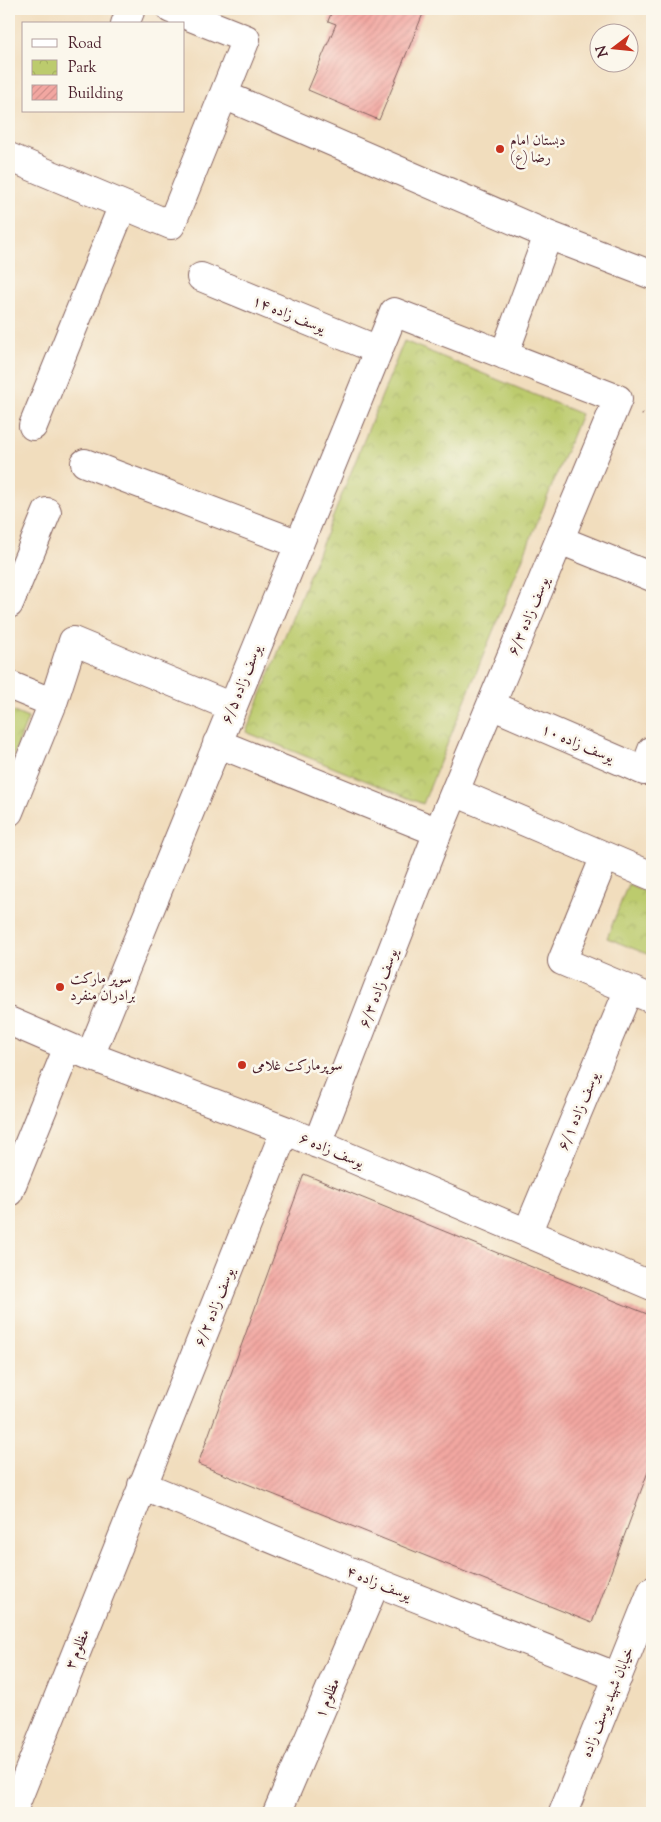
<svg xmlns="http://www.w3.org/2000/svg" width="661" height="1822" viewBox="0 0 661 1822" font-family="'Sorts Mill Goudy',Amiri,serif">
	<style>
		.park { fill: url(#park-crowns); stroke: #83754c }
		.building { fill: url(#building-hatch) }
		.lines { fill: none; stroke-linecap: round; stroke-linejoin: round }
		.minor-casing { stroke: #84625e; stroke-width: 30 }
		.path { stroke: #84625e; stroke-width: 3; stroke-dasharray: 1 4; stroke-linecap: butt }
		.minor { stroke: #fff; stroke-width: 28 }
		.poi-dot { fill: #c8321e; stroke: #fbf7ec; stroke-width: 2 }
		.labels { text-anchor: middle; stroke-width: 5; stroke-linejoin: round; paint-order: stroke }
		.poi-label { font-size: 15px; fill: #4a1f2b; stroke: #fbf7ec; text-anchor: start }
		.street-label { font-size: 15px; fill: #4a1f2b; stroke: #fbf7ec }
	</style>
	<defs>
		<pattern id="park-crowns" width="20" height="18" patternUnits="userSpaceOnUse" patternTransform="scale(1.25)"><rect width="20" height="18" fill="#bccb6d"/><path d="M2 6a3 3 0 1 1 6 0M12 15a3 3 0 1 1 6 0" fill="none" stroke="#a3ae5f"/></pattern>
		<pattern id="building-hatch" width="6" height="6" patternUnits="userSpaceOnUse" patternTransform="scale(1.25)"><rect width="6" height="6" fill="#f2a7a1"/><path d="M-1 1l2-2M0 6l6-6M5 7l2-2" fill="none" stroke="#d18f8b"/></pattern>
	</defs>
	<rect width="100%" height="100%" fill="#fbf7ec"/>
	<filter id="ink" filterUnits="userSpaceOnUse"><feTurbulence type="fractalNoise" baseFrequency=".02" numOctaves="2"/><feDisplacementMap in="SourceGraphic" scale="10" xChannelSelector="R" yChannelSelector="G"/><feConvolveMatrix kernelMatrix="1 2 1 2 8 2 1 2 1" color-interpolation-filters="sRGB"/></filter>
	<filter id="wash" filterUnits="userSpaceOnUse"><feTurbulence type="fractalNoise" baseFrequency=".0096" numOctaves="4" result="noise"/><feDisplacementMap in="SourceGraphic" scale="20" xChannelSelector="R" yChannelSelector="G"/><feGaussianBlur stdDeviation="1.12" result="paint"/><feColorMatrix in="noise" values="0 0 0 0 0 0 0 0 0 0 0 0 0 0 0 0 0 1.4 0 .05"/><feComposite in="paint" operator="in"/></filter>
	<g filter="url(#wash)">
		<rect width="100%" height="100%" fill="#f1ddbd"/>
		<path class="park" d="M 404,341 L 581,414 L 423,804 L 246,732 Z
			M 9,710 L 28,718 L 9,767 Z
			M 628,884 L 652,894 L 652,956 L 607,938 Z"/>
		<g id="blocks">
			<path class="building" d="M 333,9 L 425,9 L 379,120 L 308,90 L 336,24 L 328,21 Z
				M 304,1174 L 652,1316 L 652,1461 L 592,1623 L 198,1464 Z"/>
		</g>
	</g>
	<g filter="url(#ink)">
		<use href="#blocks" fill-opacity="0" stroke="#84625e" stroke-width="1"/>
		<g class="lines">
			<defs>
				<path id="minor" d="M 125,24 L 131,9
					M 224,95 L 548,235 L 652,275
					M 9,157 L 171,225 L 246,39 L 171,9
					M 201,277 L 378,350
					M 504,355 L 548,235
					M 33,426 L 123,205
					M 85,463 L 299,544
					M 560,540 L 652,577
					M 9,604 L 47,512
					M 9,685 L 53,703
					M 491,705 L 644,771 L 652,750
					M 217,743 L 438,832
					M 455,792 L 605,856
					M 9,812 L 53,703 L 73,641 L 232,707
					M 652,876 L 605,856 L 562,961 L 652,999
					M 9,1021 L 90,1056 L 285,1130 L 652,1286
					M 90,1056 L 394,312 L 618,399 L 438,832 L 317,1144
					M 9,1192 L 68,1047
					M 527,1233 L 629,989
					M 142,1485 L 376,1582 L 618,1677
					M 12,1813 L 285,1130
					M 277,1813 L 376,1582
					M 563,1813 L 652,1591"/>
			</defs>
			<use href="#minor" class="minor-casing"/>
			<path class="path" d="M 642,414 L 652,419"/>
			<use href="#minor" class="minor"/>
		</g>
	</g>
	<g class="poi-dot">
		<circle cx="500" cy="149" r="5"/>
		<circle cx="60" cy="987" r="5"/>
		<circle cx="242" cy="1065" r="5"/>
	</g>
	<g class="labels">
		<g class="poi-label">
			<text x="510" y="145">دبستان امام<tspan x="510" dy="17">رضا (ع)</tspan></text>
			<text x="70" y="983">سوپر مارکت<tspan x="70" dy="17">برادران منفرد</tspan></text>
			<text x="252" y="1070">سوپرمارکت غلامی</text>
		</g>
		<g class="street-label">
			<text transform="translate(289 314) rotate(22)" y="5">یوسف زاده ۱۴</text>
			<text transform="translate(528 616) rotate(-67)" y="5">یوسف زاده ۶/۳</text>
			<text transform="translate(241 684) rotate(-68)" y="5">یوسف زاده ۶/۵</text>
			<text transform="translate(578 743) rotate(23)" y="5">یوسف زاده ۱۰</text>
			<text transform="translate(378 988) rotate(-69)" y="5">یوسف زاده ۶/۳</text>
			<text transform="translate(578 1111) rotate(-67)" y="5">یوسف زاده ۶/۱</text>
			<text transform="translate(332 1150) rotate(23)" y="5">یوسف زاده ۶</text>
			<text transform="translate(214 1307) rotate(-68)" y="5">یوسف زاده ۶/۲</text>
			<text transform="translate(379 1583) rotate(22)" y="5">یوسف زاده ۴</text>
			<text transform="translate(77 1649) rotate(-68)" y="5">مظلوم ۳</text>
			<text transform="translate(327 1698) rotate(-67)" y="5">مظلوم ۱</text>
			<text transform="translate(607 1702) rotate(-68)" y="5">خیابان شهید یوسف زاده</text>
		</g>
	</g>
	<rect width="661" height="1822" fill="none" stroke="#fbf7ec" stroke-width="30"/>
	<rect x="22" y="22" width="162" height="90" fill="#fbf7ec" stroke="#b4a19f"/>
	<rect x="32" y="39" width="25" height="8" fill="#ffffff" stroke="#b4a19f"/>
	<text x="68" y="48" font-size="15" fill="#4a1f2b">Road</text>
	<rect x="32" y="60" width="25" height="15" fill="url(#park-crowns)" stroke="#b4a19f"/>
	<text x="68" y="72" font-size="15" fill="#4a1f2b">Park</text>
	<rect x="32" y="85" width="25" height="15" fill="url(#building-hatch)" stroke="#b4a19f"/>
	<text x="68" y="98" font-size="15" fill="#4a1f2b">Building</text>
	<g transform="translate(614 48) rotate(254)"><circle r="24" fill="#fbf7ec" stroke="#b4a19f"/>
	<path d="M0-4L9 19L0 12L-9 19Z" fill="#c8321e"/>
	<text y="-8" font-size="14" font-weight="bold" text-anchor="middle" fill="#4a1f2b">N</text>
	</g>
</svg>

• • • • • • •

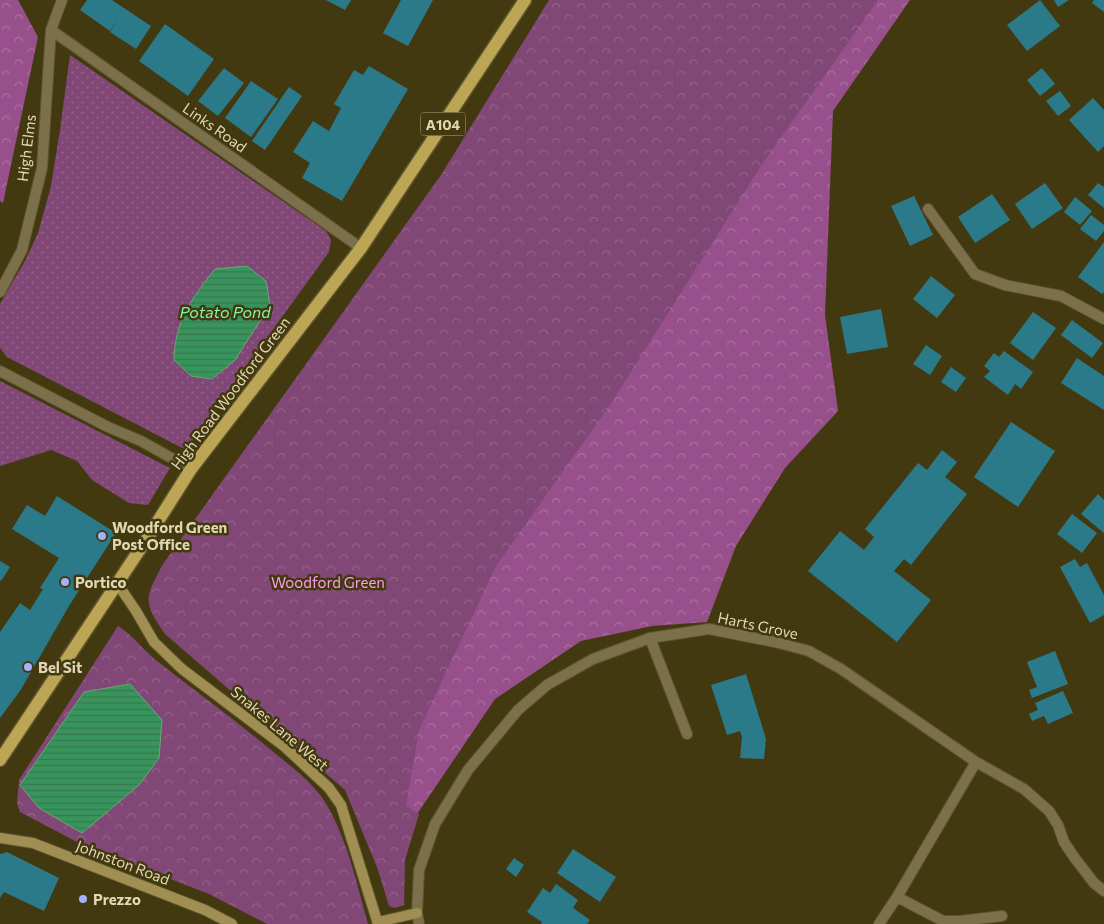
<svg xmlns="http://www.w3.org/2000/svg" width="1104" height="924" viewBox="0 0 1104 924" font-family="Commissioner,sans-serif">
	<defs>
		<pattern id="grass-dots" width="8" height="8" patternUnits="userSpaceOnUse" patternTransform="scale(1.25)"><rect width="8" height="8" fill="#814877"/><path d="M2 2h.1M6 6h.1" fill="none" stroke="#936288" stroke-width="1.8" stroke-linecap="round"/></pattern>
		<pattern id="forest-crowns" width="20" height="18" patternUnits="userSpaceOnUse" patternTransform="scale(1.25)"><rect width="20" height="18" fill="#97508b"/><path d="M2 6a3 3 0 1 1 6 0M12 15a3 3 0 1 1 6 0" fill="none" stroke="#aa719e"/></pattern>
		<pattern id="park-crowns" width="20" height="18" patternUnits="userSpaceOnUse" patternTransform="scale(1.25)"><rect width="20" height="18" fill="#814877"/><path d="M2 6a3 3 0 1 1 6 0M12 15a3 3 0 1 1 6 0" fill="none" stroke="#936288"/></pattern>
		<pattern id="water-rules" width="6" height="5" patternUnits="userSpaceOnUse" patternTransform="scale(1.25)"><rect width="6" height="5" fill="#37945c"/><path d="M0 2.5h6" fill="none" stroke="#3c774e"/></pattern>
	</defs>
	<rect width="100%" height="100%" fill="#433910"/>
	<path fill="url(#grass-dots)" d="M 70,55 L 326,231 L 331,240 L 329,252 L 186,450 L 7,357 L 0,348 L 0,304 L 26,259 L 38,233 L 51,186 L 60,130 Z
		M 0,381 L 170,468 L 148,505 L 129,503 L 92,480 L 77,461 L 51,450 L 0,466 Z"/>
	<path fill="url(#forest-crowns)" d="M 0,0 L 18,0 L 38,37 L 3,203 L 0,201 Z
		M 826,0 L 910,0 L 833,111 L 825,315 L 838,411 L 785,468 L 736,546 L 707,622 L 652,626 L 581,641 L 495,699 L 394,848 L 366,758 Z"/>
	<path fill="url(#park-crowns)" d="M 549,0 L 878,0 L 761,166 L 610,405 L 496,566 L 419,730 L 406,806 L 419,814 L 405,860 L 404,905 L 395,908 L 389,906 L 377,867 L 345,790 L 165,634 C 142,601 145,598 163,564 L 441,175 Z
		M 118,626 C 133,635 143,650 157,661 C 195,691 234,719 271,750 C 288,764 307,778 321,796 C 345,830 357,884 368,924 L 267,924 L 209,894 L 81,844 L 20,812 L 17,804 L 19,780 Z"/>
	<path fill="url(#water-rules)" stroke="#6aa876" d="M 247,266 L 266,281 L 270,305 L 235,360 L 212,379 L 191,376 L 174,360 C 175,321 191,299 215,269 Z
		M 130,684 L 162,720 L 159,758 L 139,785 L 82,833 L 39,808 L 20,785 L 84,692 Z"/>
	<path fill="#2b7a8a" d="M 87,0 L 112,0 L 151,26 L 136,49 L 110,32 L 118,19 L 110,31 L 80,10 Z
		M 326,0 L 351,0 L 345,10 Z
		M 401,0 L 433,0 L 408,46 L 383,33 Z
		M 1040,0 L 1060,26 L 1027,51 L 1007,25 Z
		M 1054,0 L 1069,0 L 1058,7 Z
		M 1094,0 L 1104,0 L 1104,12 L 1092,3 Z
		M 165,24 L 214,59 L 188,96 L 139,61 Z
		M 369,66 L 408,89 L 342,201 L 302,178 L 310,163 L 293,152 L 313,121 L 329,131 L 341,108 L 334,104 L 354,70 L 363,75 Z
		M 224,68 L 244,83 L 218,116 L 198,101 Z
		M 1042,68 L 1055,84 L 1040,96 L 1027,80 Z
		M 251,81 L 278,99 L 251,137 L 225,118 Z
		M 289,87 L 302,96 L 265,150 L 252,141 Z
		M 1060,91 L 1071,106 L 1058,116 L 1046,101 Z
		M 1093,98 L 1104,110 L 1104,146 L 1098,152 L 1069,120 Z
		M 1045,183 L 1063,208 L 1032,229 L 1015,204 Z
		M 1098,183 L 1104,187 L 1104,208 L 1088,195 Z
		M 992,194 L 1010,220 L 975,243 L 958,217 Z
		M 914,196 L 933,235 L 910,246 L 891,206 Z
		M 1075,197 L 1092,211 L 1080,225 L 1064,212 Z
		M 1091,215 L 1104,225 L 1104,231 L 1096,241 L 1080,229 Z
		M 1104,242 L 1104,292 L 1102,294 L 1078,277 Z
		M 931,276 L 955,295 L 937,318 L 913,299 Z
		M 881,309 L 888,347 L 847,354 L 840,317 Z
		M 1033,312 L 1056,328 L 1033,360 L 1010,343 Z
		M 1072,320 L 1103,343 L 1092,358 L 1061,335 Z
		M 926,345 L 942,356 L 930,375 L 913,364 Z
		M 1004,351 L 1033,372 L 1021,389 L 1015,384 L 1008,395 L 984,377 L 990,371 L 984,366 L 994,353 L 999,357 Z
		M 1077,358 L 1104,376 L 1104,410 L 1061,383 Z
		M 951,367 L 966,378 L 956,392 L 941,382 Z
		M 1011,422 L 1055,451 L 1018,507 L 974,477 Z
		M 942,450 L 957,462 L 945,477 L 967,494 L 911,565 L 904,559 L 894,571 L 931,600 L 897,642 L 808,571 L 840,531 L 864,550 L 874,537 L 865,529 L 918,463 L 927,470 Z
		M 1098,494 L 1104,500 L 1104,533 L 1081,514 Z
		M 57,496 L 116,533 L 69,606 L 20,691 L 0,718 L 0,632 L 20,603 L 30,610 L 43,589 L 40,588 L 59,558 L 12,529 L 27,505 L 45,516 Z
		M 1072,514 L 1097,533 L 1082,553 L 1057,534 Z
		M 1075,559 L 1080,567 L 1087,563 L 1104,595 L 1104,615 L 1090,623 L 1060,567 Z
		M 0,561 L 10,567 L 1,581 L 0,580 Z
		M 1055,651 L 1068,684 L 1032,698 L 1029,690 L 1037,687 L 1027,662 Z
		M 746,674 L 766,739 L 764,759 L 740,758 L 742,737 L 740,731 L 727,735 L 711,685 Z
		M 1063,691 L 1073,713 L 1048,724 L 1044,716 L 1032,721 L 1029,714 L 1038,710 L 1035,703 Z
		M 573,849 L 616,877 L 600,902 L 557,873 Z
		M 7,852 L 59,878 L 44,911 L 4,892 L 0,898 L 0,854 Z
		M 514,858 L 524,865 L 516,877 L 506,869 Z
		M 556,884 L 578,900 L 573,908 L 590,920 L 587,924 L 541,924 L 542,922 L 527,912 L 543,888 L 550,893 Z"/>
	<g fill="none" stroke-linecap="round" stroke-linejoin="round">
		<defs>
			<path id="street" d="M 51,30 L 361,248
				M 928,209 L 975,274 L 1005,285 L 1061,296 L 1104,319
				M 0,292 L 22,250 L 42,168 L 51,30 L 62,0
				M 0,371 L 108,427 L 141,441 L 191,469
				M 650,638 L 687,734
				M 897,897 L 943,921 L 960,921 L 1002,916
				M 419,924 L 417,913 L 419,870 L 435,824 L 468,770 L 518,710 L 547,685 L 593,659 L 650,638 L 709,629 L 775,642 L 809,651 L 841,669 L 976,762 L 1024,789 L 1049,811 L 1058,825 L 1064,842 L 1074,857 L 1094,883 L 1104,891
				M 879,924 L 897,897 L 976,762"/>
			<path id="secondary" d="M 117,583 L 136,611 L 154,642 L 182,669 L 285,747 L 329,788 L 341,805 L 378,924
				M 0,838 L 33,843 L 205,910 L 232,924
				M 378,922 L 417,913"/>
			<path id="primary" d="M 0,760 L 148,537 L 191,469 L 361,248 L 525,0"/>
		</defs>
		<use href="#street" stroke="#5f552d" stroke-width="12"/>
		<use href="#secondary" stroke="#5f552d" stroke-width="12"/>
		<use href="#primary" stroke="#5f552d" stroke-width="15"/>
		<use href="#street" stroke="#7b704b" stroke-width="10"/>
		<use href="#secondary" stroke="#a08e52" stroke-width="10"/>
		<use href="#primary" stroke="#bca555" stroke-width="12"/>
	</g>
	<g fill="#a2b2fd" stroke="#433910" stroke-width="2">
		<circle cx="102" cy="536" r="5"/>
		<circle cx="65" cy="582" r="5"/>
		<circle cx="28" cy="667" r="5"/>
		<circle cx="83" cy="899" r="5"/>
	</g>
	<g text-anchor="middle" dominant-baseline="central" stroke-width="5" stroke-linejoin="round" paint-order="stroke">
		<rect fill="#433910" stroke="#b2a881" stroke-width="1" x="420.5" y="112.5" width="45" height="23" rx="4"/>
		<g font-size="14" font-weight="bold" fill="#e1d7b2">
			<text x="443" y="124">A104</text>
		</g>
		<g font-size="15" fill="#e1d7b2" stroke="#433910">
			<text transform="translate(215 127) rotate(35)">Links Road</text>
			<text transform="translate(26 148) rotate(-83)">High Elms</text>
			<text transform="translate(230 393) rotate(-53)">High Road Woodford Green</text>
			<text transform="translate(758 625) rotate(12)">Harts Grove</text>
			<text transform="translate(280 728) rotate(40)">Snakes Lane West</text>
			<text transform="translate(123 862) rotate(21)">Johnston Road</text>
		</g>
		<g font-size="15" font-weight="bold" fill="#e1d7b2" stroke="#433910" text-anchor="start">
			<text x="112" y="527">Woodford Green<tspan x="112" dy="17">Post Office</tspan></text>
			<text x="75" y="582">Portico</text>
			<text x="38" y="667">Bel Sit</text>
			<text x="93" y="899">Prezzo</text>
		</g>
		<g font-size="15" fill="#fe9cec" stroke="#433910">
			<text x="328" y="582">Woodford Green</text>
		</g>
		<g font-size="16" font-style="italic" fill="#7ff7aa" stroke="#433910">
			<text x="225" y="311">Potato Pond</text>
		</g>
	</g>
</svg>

• • • • • • •

▸ Task prompt
When you reach the line containing "M 1077,358 L" in the data above, start copying exactly, and stop after the line containing "M 650,638 L 687,734".

▸ Solved exercise
		M 1077,358 L 1104,376 L 1104,410 L 1061,383 Z
		M 951,367 L 966,378 L 956,392 L 941,382 Z
		M 1011,422 L 1055,451 L 1018,507 L 974,477 Z
		M 942,450 L 957,462 L 945,477 L 967,494 L 911,565 L 904,559 L 894,571 L 931,600 L 897,642 L 808,571 L 840,531 L 864,550 L 874,537 L 865,529 L 918,463 L 927,470 Z
		M 1098,494 L 1104,500 L 1104,533 L 1081,514 Z
		M 57,496 L 116,533 L 69,606 L 20,691 L 0,718 L 0,632 L 20,603 L 30,610 L 43,589 L 40,588 L 59,558 L 12,529 L 27,505 L 45,516 Z
		M 1072,514 L 1097,533 L 1082,553 L 1057,534 Z
		M 1075,559 L 1080,567 L 1087,563 L 1104,595 L 1104,615 L 1090,623 L 1060,567 Z
		M 0,561 L 10,567 L 1,581 L 0,580 Z
		M 1055,651 L 1068,684 L 1032,698 L 1029,690 L 1037,687 L 1027,662 Z
		M 746,674 L 766,739 L 764,759 L 740,758 L 742,737 L 740,731 L 727,735 L 711,685 Z
		M 1063,691 L 1073,713 L 1048,724 L 1044,716 L 1032,721 L 1029,714 L 1038,710 L 1035,703 Z
		M 573,849 L 616,877 L 600,902 L 557,873 Z
		M 7,852 L 59,878 L 44,911 L 4,892 L 0,898 L 0,854 Z
		M 514,858 L 524,865 L 516,877 L 506,869 Z
		M 556,884 L 578,900 L 573,908 L 590,920 L 587,924 L 541,924 L 542,922 L 527,912 L 543,888 L 550,893 Z"/>
	<g fill="none" stroke-linecap="round" stroke-linejoin="round">
		<defs>
			<path id="street" d="M 51,30 L 361,248
				M 928,209 L 975,274 L 1005,285 L 1061,296 L 1104,319
				M 0,292 L 22,250 L 42,168 L 51,30 L 62,0
				M 0,371 L 108,427 L 141,441 L 191,469
				M 650,638 L 687,734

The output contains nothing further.